Clauses

A clause is a group of words that contains a subject and a predicate (which contains a verb). A clause can make up part of a sentence, or it can be a sentence on its own.

Independent clauses

An independent clause (also called a principle or a main clause) contains a subject and a predicate that together form a complete thought.

Example sentences:
After six weeks of data collection, the data was analyzed.
The counseling centre has many useful resources.
Shakespeare was a playwright whose work is now widely studied.

An independent clause (italicized in each example above) can stand alone as a complete sentence or represent only part of a sentence. In each case, the independent clause forms a complete thought.

Dependent clauses

As with an independent clause, a dependent clause contains a subject and a predicate, but it does not form a complete thought. When a dependent clause is written as its own sentence, it is a sentence fragment. This is because a dependent clause relies on an independent clause for its meaning and cannot stand alone as a sentence.

Example sentences:
After we collected our survey results, the data was analyzed.
Shakespeare was an English playwright, though his actual identity is debated.

In the first example, the dependent clause “After we collected our survey results” cannot standalone as a complete thought because it implies that something else happened without giving more detail. In the second example, the dependent clause “though his actual identity is debated” cannot stand alone as a complete thought because it implies a contrast with another idea.

How to distinguish between types of clauses

Look for subordinating words and phrases (such as whoever or even though) that create dependent relationships between two ideas in a sentence and are located at the beginning of a dependent clause. The two main types of subordinating words are subordinating conjunctions and relative pronouns.

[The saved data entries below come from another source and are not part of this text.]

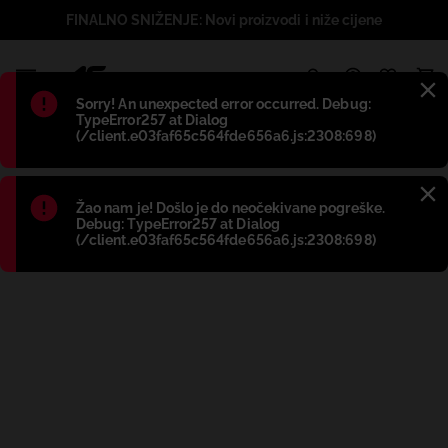
FINALNO SNIŽENJE: Novi proizvodi i niže cijene
1
Błąd
:
Sorry! An unexpected error occurred. Debug:
TypeError257 at Dialog
(/client.e03faf65c564fde656a6.js:2308:698)
Błąd
:
Žao nam je! Došlo je do neočekivane pogreške.
Debug: TypeError257 at Dialog
(/client.e03faf65c564fde656a6.js:2308:698)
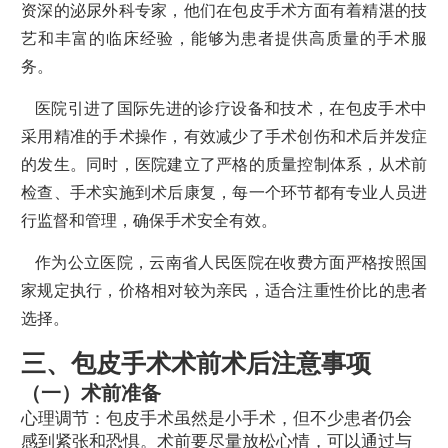
资深的泌尿外科专家，他们在包皮手术方面有着精湛的技
艺和丰富的临床经验，能够为患者提供高质量的手术服
务。
医院引进了国际先进的诊疗设备和技术，在包皮手术中
采用精准的手术操作，有效减少了手术创伤和术后并发症
的发生。同时，医院建立了严格的质量控制体系，从术前
检查、手术实施到术后康复，每一个环节都有专业人员进
行监督和管理，确保手术安全有效。
作为公立医院，云南省人民医院在收费方面严格按照国
家规定执行，价格相对较为亲民，适合注重性价比的患者
选择。
三、包皮手术术前术后注意事项
（一）术前准备
心理调节：包皮手术虽然是小手术，但不少患者仍会
感到紧张和恐惧。术前要尽量放松心情，可以通过与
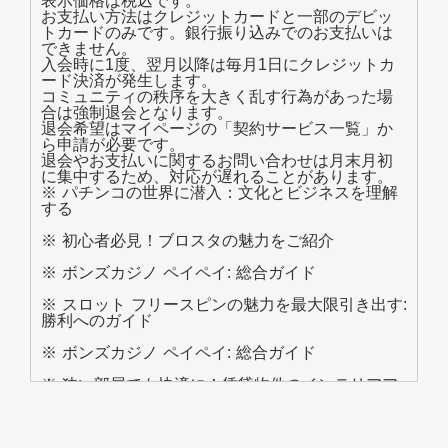
表示価格は税込です。
お支払い方法はクレジットカードと一部のデビッ
トカードのみです。銀行振り込みでのお支払いは
できません。
入会時に1度、翌月以降は毎月1日にクレジットカ
ード決済が発生します。
コミュニティの秩序を大きく乱す行為があった場
合は強制退会となります。
退会希望はマイページの「契約サービス一覧」か
ら申請が必要です。
退会やお支払いに関するお問い合わせは月末月初
に集中するため、対応が遅れることがあります。
※ パチンコの世界に潜入：文化とビジネスを理解
する
※ 初心者必見！ブロスタの魅力をご紹介
※ ボンズカジノ ペイペイ: 総合ガイド
※ スロット フリースピンの魅力を最大限引き出す:
勝利へのガイド
※ ボンズカジノ ペイペイ: 総合ガイド
※ 狭い部屋でも快適に！賃貸物件のインテリアア
イデアと収納術
※ 無料で始められるコンテンツクリエーションツ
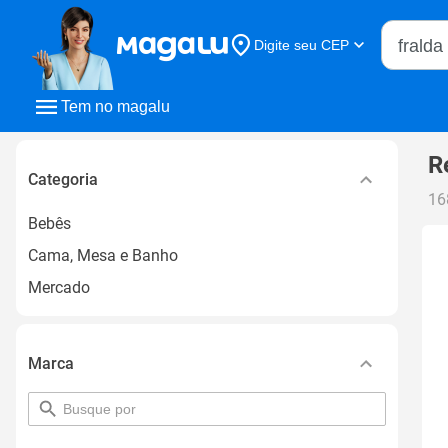
Buscar n
Digite seu CEP
Buscar
Tem no magalu
R
Categoria
16
Bebês
Cama, Mesa e Banho
Mercado
Marca
pesquisar
por
filtro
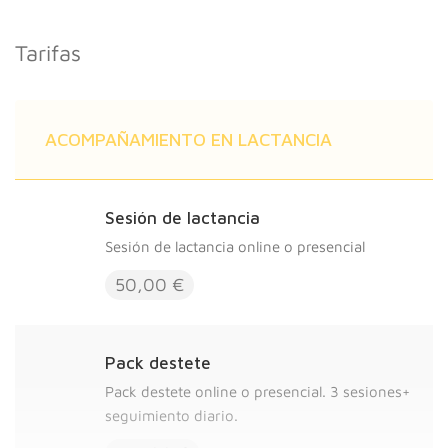
Tarifas
ACOMPAÑAMIENTO EN LACTANCIA
Sesión de lactancia
Sesión de lactancia online o presencial
50,00 €
Pack destete
Pack destete online o presencial. 3 sesiones+
seguimiento diario.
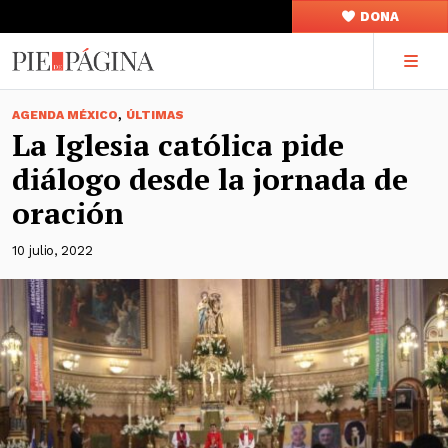
DONA
,
AGENDA MÉXICO
ÚLTIMAS
La Iglesia católica pide
diálogo desde la jornada de
oración
10 julio, 2022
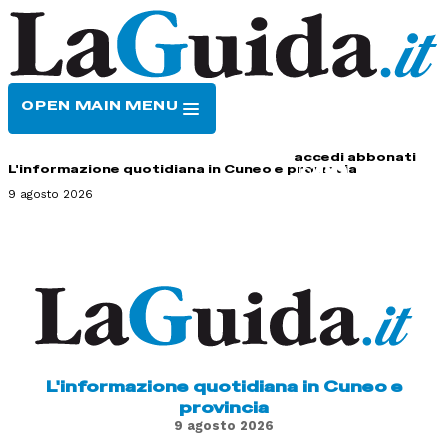
OPEN MAIN MENU
HOME
CONTATTI
accedi
abbonati
L'informazione quotidiana in Cuneo e provincia
9 agosto 2026
L'informazione quotidiana in Cuneo e
provincia
9 agosto 2026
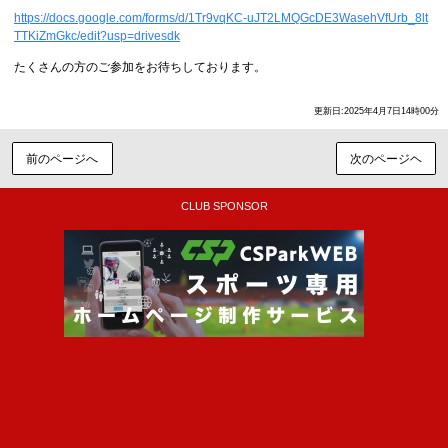
https://docs.google.com/forms/d/1Tr9vqKC-uJT2LMQGcDE3WasehVfUrb_8lt
TTKiZmGkc/edit?usp=drivesdk
たくさんの方のご参加をお待ちしております。
更新日:2025年4月7日14時00分
前のページへ
次のページヘ
CLUB SPONSOR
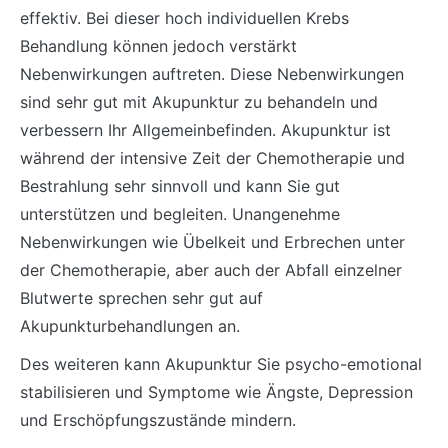
effektiv. Bei dieser hoch individuellen Krebs
Behandlung können jedoch verstärkt
Nebenwirkungen auftreten. Diese Nebenwirkungen
sind sehr gut mit Akupunktur zu behandeln und
verbessern Ihr Allgemeinbefinden. Akupunktur ist
während der intensive Zeit der Chemotherapie und
Bestrahlung sehr sinnvoll und kann Sie gut
unterstützen und begleiten. Unangenehme
Nebenwirkungen wie Übelkeit und Erbrechen unter
der Chemotherapie, aber auch der Abfall einzelner
Blutwerte sprechen sehr gut auf
Akupunkturbehandlungen an.
Des weiteren kann Akupunktur Sie psycho-emotional
stabilisieren und Symptome wie Ängste, Depression
und Erschöpfungszustände mindern.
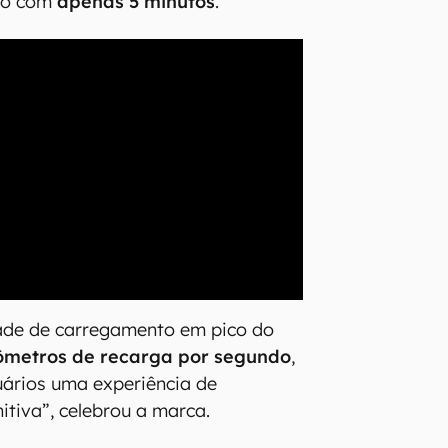
ro com
apenas 5 minutos
.
dade de carregamento em pico do
lômetros de recarga por segundo
,
uários uma experiência de
itiva”, celebrou a marca.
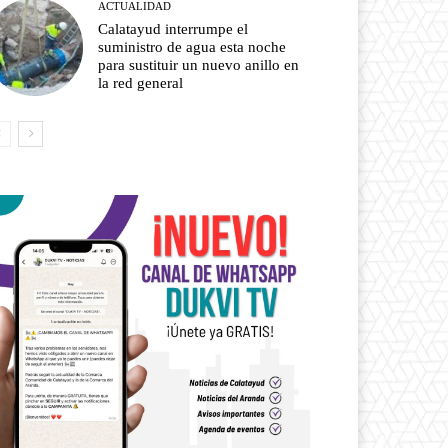
ACTUALIDAD
Calatayud interrumpe el
suministro de agua esta noche
para sustituir un nuevo anillo en
la red general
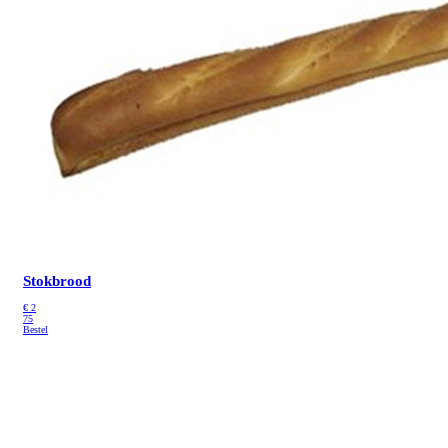
Stokbrood
€
2
75
Bestel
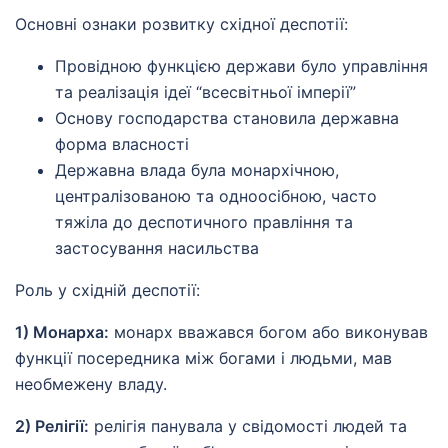
Основні ознаки розвитку східної деспотії:
Провідною функцією держави було управління
та реалізація ідеї “всесвітньої імперії”
Основу господарства становила державна
форма власності
Державна влада була монархічною,
централізованою та одноосібною, часто
тяжіла до деспотичного правління та
застосування насильства
Роль у східній деспотії:
1) Монарха:
монарх вважався богом або виконував
функції посередника між богами і людьми, мав
необмежену владу.
2) Релігії:
релігія панувала у свідомості людей та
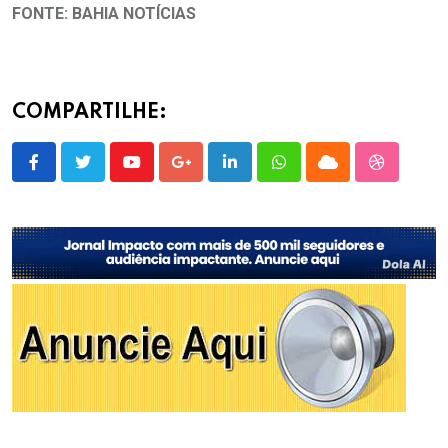
FONTE: BAHIA NOTÍCIAS
COMPARTILHE:
Youtube
Google+
LinkedIn
Whatsapp
Cloud
StumbleU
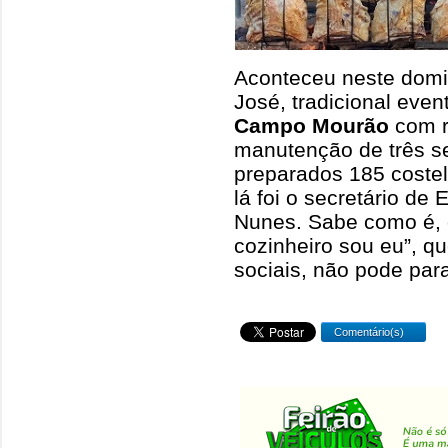
Aconteceu neste domi
José, tradicional even
Campo Mourão
com r
manutenção de três se
preparados 185 coste
lá foi o secretário de
Nunes. Sabe como é, 
cozinheiro sou eu”, 
sociais, não pode para
Comentário(s)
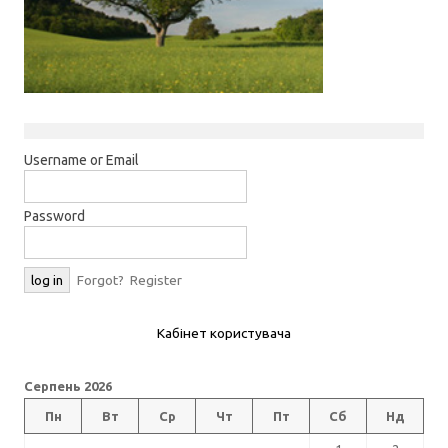
Username or Email
Password
Forgot?
Register
Кабінет користувача
Серпень 2026
Пн
Вт
Ср
Чт
Пт
Сб
Нд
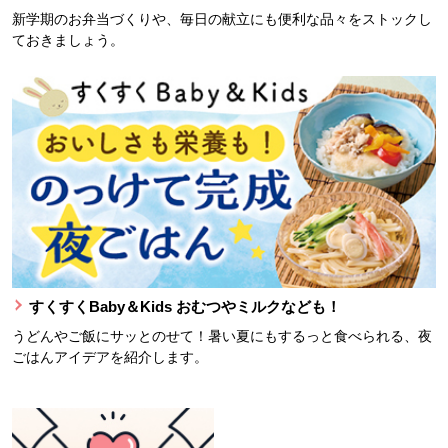
新学期のお弁当づくりや、毎日の献立にも便利な品々をストックし
ておきましょう。
すくすくBaby＆Kids おむつやミルクなども！
うどんやご飯にサッとのせて！暑い夏にもするっと食べられる、夜
ごはんアイデアを紹介します。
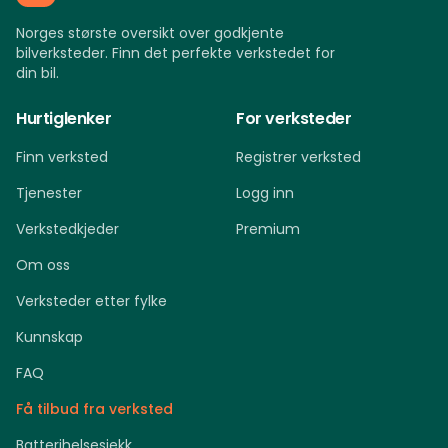
Norges største oversikt over godkjente
bilverksteder. Finn det perfekte verkstedet for
din bil.
Hurtiglenker
For verksteder
Finn verksted
Registrer verksted
Tjenester
Logg inn
Verkstedkjeder
Premium
Om oss
Verksteder etter fylke
Kunnskap
FAQ
Få tilbud fra verksted
Batterihelsesjekk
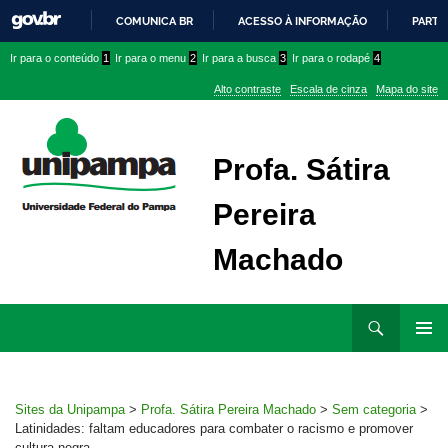
COMUNICA BR
ACESSO À INFORMAÇÃO
PARTI
IR
Ir
Ir
Ir
Ir para o conteúdo
1
Ir para o menu
2
Ir para a busca
3
Ir para o rodapé
4
PARA
para
para
para
O
Alto contraste
Escala de cinza
Mapa do site
CONTEÚDO
conteúdo
menu
menu
superior
lateral
Profa. Sátira
Pereira
Machado
Ir
Pesquisar
para
MENU
rodapé
PRINCI
Sites da Unipampa
>
Profa. Sátira Pereira Machado
>
Sem categoria
>
Latinidades: faltam educadores para combater o racismo e promover
cultura negra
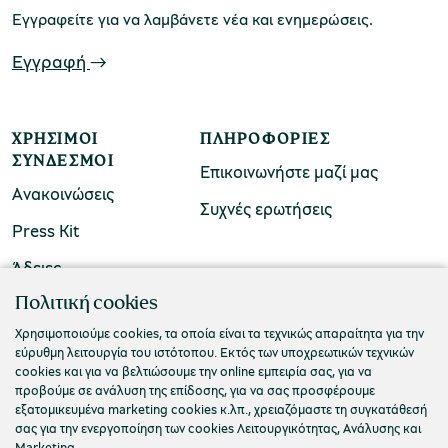
Εγγραφείτε για να λαμβάνετε νέα και ενημερώσεις.
Εγγραφή
ΧΡΉΣΙΜΟΙ
ΠΛΗΡΟΦΟΡΊΕΣ
ΣΎΝΔΕΣΜΟΙ
Επικοινωνήστε μαζί μας
Ανακοινώσεις
Συχνές ερωτήσεις
Press Kit
Άδειες
ΠΟΛΙΤΙΣΤΙΚΟ ΙΔΡΥΜΑ ΟΜΙΛΟΥ ΠΕΙΡΑΙΩΣ
Πολιτική cookies
Τ. 210 3256922
Χρησιμοποιούμε cookies, τα οποία είναι τα τεχνικώς απαραίτητα για την
εύρυθμη λειτουργία του ιστότοπου. Εκτός των υποχρεωτικών τεχνικών
Ε. info@piop.gr
cookies και για να βελτιώσουμε την online εμπειρία σας, για να
προβούμε σε ανάλυση της επίδοσης, για να σας προσφέρουμε
εξατομικευμένα marketing cookies κ.λπ., χρειαζόμαστε τη συγκατάθεσή
ΣΥΝΔΕΘΕΙΤΕ ΜΑΖΙ ΜΑΣ
σας για την ενεργοποίηση των cookies Λειτουργικότητας, Ανάλυσης και
Marketing.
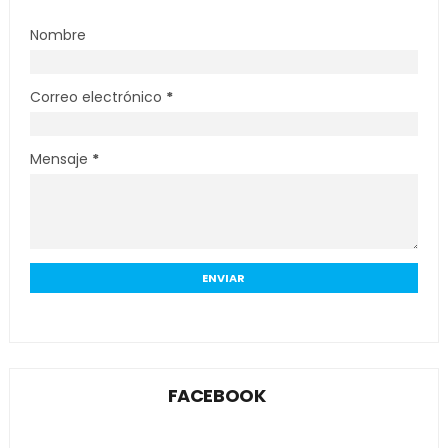
Nombre
Correo electrónico
*
Mensaje
*
FACEBOOK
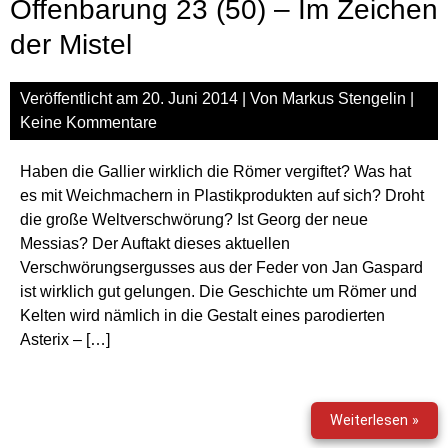
Offenbarung 23 (50) – Im Zeichen
The
Mad
der Mistel
Scie
Veröffentlicht am
20. Juni 2014
| Von
Markus Stengelin
|
Keine Kommentare
Haben die Gallier wirklich die Römer vergiftet? Was hat
es mit Weichmachern in Plastikprodukten auf sich? Droht
die große Weltverschwörung? Ist Georg der neue
Messias? Der Auftakt dieses aktuellen
Verschwörungsergusses aus der Feder von Jan Gaspard
ist wirklich gut gelungen. Die Geschichte um Römer und
Kelten wird nämlich in die Gestalt eines parodierten
Asterix – […]
Offe
Weiterlesen »
23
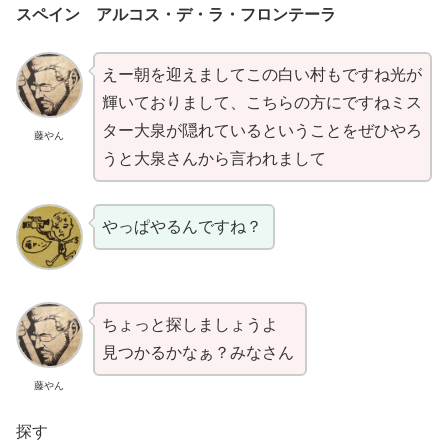
スペイン アルコス・デ・ラ・フロンテーラ
えー朝を迎えましてこの白い村もですね光が
輝いておりまして、こちらの方にですねミス
ター大泉が隠れているということをぜひやろ
藤やん
うと大泉さんから言われまして
やっぱやるんですね？
ちょっと探しましょうよ
見つかるかなぁ？みなさん
藤やん
探す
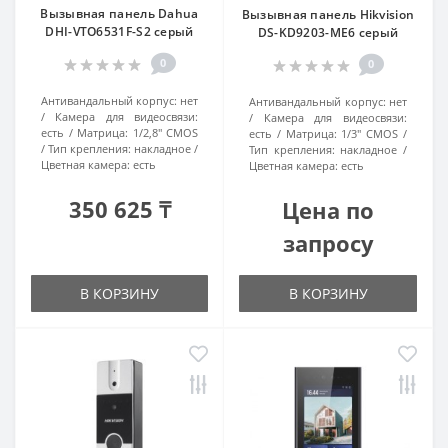
Вызывная панель Dahua
Вызывная панель Hikvision
DHI-VTO6531F-S2 серый
DS-KD9203-ME6 серый
0
0
Антивандальный корпус:
нет
Антивандальный корпус:
нет
Камера для видеосвязи:
Камера для видеосвязи:
есть
Матрица:
1/2,8" CMOS
есть
Матрица:
1/3" CMOS
Тип крепления:
накладное
Тип крепления:
накладное
Цветная камера:
есть
Цветная камера:
есть
350 625 ₸
Цена по
запросу
В КОРЗИНУ
В КОРЗИНУ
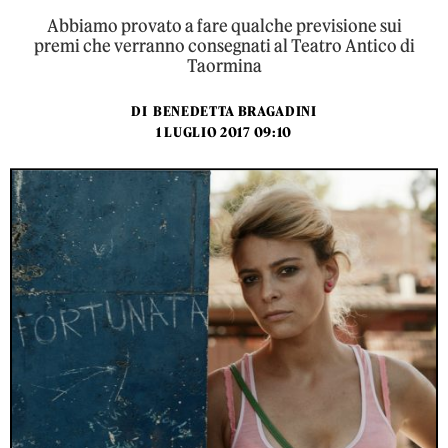
Abbiamo provato a fare qualche previsione sui
premi che verranno consegnati al Teatro Antico di
Taormina
DI
BENEDETTA BRAGADINI
1 LUGLIO 2017 09:10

Subordinating conjunctions

Subordinating conjunctions link two or more unequal ideas by indicating a relationship between the ideas, such as:

  • a cause and effect relationship
  • how the ideas contrast (are different)
  • time sequence between ideas

Some common subordinating conjunctions:

  • Cause and effect: because, since, if, in order to
  • Contrast: although, rather than, even though, despite
  • Time sequence: before, after, when, once

Example sentences:
Although many people believe that the concept of life beyond earth is impossible, many scientists and theorists have argued that extra-terrestrial life is a distinct possibility.
The audience was attentive because the speaker was a gifted speaker.

Relative pronouns

A relative pronoun takes the place of a noun (person, place, or thing) in a dependent clause as the subject or object of the clause.

Following is a list of commonly used relative pronouns:

  • those
  • whose
  • whoever
  • whom
  • that
  • which

Example sentences:
The United Nations is an inter-governmental organization whose goals are to create a better world.
Whoever oversees the experiment, they must use extreme caution.

Practice

In the following sentences underline all independent clauses and circle dependent clauses.

  1. Working while taking courses can be difficult, although it is worth avoiding student debt.
  2. I can drive you to work, as long as you are ready to leave by 8 A.M..
  3. Because this cat will not stop eating my plants, all my flowers keep dying.
  4. Whichever you choose, we still need your decision by Friday.
  5. You have to try this tea, as long as you are not allergic to bamboo.
  6. You still need to take English 1205, despite being a Science student.
  7. If Seth keeps throwing temper tantrums, I am not taking him to the pool party.
  8. This test will be easy, provided that you have spent time studying.
  9. She has not been the same, since the vending machine fell on her.
  10. These children are skilled Smore makers, as they practice at the campfire every night.